PURPOSE: The current project sought to examine whether delivery of lung cancer risk projections (calculated using the Liverpool Lung Project [LLP] risk model) predicted follow-up smoking status. DESIGN: Two single-blinded randomized controlled trials. SETTING: Stop Smoking Services in Liverpool (United Kingdom). PARTICIPANTS: Baseline current smokers (N = 297) and baseline recent former smokers (N = 216) were recruited.

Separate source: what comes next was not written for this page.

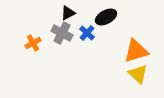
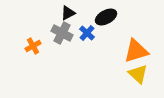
orange cross: moved 3 px down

INTERVENTION: Participants allocated to intervention groups were provided with personalized lung cancer risk projections, calculated using the LLP risk model. MEASURES: Baseline and follow-up questionnaires explored sociodemographics, smoking behavior, and lung cancer risk perceptions. ANALYSIS: Bivariate analyses identified significant differences between randomization groups, and logistic regression models were developed to investigate the intervention effect on the outcome variables. RESULTS: Lung cancer risk projections were not found to predict follow-up smoking status in the trial of baseline current smokers; however, they did predict follow-up smoking status in the trial of baseline recent former smokers (odds ratio: 1.91; 95% confidence interval: 1.03-3.55). CONCLUSION: The current study suggests that lung cancer risk projections may help maintain abstinence among individuals who have quit smoking, but the results did not provide evidence to suggest that lung cancer risk projections motivate current smokers to quit.